- Your instructions -
In the records below, one line contains "(632, 529) none". Print that line and every line after it exactly, down to the final one.

* * * *

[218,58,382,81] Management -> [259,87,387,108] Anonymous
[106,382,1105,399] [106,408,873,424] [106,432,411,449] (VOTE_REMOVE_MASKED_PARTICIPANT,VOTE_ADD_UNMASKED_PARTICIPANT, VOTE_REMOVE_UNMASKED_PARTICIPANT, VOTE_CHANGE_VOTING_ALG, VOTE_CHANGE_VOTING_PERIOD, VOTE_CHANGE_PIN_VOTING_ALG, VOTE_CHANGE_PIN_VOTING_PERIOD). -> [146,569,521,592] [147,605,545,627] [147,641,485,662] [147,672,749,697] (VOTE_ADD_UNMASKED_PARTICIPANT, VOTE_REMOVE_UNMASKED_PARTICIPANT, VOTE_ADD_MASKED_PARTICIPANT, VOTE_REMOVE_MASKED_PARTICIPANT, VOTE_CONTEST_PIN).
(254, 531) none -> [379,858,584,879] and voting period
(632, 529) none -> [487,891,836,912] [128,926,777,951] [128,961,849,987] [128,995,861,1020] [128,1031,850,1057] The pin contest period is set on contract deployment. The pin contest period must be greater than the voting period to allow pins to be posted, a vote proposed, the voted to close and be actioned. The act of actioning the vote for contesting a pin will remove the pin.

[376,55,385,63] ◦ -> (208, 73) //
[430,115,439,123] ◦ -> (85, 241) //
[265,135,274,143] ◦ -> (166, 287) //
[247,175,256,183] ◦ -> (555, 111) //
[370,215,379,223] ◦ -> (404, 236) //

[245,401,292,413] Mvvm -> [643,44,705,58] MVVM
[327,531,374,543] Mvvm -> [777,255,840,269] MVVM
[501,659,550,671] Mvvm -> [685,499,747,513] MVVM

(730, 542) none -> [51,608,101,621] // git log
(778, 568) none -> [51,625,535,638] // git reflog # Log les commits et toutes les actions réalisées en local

* * * *

- Output of the exercise -
(632, 529) none -> [487,891,836,912] [128,926,777,951] [128,961,849,987] [128,995,861,1020] [128,1031,850,1057] The pin contest period is set on contract deployment. The pin contest period must be greater than the voting period to allow pins to be posted, a vote proposed, the voted to close and be actioned. The act of actioning the vote for contesting a pin will remove the pin.

[376,55,385,63] ◦ -> (208, 73) //
[430,115,439,123] ◦ -> (85, 241) //
[265,135,274,143] ◦ -> (166, 287) //
[247,175,256,183] ◦ -> (555, 111) //
[370,215,379,223] ◦ -> (404, 236) //

[245,401,292,413] Mvvm -> [643,44,705,58] MVVM
[327,531,374,543] Mvvm -> [777,255,840,269] MVVM
[501,659,550,671] Mvvm -> [685,499,747,513] MVVM

(730, 542) none -> [51,608,101,621] // git log
(778, 568) none -> [51,625,535,638] // git reflog # Log les commits et toutes les actions réalisées en local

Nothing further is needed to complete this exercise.